The statement comes as the United States applies pressure on New Delhi to separate its nuclear facilities before any agreement on the nuclear deal with India is presented to Capitol Hill.

CIRUS stands for Canadian-Indian-US reactor, a research reactor at the Bhabha Atomic Research Centre (BARC) in Trombay near Mumbai.

Although CIRUS was supplied by Canada, it uses heavy water supplied by the United States. India’s second oldest nuclear reactor, CIRUS is not under IAEA safeguards, which did not exist when the reactor was sold.

However, Canada did stipulate, and the US supply contract for the heavy water explicitly specified, that it only be used for peaceful purposes.

Nonetheless CIRUS has produced much of India’s weapon plutonium stockpile, as well as the plutonium for India’s 1974 Pokhran-I nuclear test. CIRUS can produce 6.6-10.5 kg of plutonium a year (at a capacity factor of 50-80 per cent).

Now the Canadian government has told the Age that “the separation of the civilian and military fuel cycles, and the scope and nature of safeguards to be applied on the civilian part, is a very important issue, and that as part of this process the disposition of the CIRUS reactor will be a matter of particular interest to Canada.”
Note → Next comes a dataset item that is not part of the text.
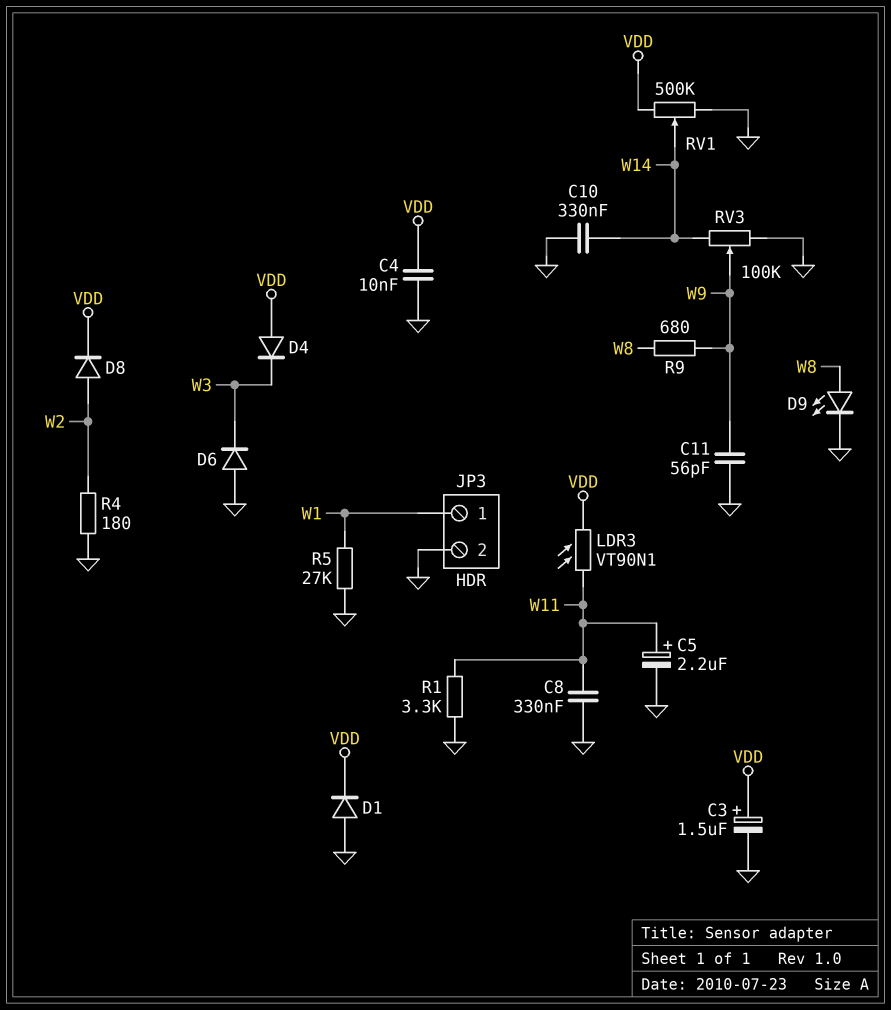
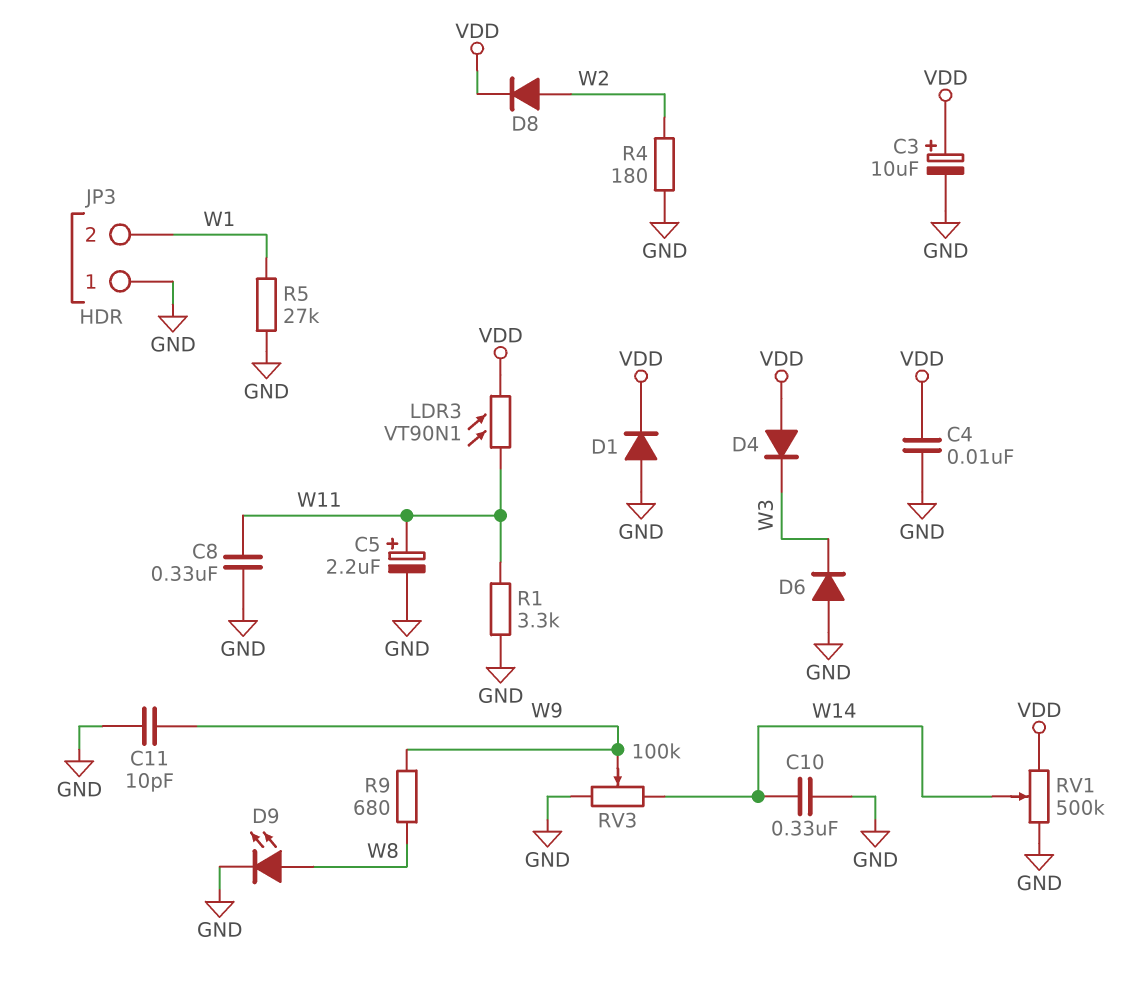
C3: 1.5uF (plus VDD, minus GND) -> 10uF (plus VDD, minus GND)
C11: 56pF (GND, W9) -> 10pF (GND, W9)
JP3 pin 1: W1 -> GND
JP3 pin 2: GND -> W1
India has 14 nuclear reactors and eight are under varying stages of construction. Currently, six of India’s nuclear reactors are safeguarded. The weapons-grade plutonium-producing reactor CIRUS is expected to be retained in the list of military facilities.

The Canadian government’s response comes after the US raised objections through an adviser to the US state department and deputy director of the Monterey Institute, Leonard Spector, to India’s decision to retain the Canadian-supplied CIRUS nuclear reactor in the military list, the Age said.